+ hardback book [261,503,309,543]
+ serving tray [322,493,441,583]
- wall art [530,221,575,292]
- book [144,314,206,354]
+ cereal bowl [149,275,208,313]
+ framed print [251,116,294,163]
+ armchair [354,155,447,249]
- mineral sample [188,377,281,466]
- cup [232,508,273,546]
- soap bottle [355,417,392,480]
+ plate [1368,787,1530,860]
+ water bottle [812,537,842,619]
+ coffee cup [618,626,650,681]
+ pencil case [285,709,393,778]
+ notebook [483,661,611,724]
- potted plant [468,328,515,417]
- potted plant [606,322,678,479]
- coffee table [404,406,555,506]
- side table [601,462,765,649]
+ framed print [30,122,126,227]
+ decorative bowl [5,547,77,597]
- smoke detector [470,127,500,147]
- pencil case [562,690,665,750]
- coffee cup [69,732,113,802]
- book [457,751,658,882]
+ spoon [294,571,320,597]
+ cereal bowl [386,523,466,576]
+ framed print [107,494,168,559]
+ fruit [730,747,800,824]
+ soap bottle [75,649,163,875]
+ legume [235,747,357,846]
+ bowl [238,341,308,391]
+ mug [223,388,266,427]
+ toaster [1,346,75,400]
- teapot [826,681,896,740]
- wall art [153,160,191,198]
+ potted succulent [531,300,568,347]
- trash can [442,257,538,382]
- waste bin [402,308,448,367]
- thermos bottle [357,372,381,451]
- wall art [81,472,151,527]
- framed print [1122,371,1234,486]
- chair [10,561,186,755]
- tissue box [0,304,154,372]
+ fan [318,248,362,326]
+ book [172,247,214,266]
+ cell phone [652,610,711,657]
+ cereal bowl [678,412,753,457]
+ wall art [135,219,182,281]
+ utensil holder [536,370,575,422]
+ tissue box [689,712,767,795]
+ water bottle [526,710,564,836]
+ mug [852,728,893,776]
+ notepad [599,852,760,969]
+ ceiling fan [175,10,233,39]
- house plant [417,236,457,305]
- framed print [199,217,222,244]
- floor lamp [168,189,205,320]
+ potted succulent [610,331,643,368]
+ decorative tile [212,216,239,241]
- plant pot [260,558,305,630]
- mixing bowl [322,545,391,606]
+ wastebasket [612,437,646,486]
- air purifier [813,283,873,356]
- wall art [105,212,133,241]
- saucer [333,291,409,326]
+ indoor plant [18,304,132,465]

- _Problem statement_: Repeat the listing in full so that each line matches exactly.

- _Answer to this exercise_:
+ hardback book [261,503,309,543]
+ serving tray [322,493,441,583]
- wall art [530,221,575,292]
- book [144,314,206,354]
+ cereal bowl [149,275,208,313]
+ framed print [251,116,294,163]
+ armchair [354,155,447,249]
- mineral sample [188,377,281,466]
- cup [232,508,273,546]
- soap bottle [355,417,392,480]
+ plate [1368,787,1530,860]
+ water bottle [812,537,842,619]
+ coffee cup [618,626,650,681]
+ pencil case [285,709,393,778]
+ notebook [483,661,611,724]
- potted plant [468,328,515,417]
- potted plant [606,322,678,479]
- coffee table [404,406,555,506]
- side table [601,462,765,649]
+ framed print [30,122,126,227]
+ decorative bowl [5,547,77,597]
- smoke detector [470,127,500,147]
- pencil case [562,690,665,750]
- coffee cup [69,732,113,802]
- book [457,751,658,882]
+ spoon [294,571,320,597]
+ cereal bowl [386,523,466,576]
+ framed print [107,494,168,559]
+ fruit [730,747,800,824]
+ soap bottle [75,649,163,875]
+ legume [235,747,357,846]
+ bowl [238,341,308,391]
+ mug [223,388,266,427]
+ toaster [1,346,75,400]
- teapot [826,681,896,740]
- wall art [153,160,191,198]
+ potted succulent [531,300,568,347]
- trash can [442,257,538,382]
- waste bin [402,308,448,367]
- thermos bottle [357,372,381,451]
- wall art [81,472,151,527]
- framed print [1122,371,1234,486]
- chair [10,561,186,755]
- tissue box [0,304,154,372]
+ fan [318,248,362,326]
+ book [172,247,214,266]
+ cell phone [652,610,711,657]
+ cereal bowl [678,412,753,457]
+ wall art [135,219,182,281]
+ utensil holder [536,370,575,422]
+ tissue box [689,712,767,795]
+ water bottle [526,710,564,836]
+ mug [852,728,893,776]
+ notepad [599,852,760,969]
+ ceiling fan [175,10,233,39]
- house plant [417,236,457,305]
- framed print [199,217,222,244]
- floor lamp [168,189,205,320]
+ potted succulent [610,331,643,368]
+ decorative tile [212,216,239,241]
- plant pot [260,558,305,630]
- mixing bowl [322,545,391,606]
+ wastebasket [612,437,646,486]
- air purifier [813,283,873,356]
- wall art [105,212,133,241]
- saucer [333,291,409,326]
+ indoor plant [18,304,132,465]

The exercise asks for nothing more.